Kate Clifford Larson is a feminist historian, specializing in modern Women’s and African American history. Walk With Me: A Biography of Fannie Lou Hamer is her fourth book and was published in 2021. Larson is currently a Brandeis Women’s Studies Research Center Visiting Scholar.

[i] I have reconstructed the events in Winona, Mississippi, June 9–12, 1963, from primary source documents found in the following collections: Federal Bureau of Investigation files for Fannie Lou Hamer, Lawrence Guyot, Student Nonviolent Coordinating Committee (SNCC), and the Southern Christian Leadership Conference (SCLC); the 1,100-page transcript of the federal trial, U.S. v. Earle Wayne Patridge, Thomas J. Herrod, Jr., William Surrell, John Basinger and Charles Thomas Perkins, criminal action no. WCR 6343, U.S. District Court for the Northern District of Mississippi, Western Division, December 2–6, 1963; records held by SNCC, SCLC, the National Association for the Advancement of Colored People )NAACP), and the Southern Regional Council (SRC); published interviews with Hamer colleagues, and Hamer interviews and speeches; and author interviews with Hamer colleagues.

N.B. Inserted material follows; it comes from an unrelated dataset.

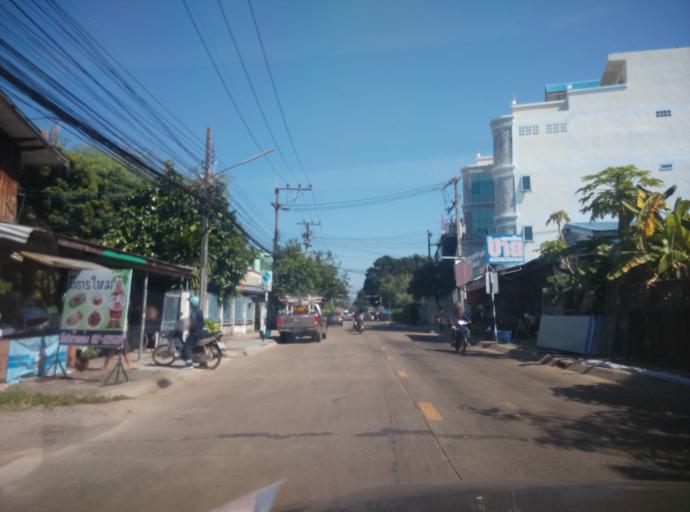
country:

[ii] For a full transcription of this interview see, “The Winona Incident: An Interview with Annelle [sic] Ponder and Fannie Lou Hamer, June 1963,” in Pat Watters, Climbing Jacob’s Ladder: The Arrival of Negroes in Southern Politics, edited by George Reese Cleghorn (New York: Harcourt, Brace & World, 1967)

[iii] Stanley S. Scott, “2 Women Charge Police Beating in Winona, Mississippi Arrest,” Atlanta Daily World, June 14, 1963.

[iv] Margaret Lauren McSurley Herring interview by author, June 25, 2019.

[v] I am deeply indebted to scholar and Hamer biographer Davis Houck for providing me with color copies of the photographs. The closing of archives during the Covid pandemic prevented me from accessing the physical FBI files for more than 18 months.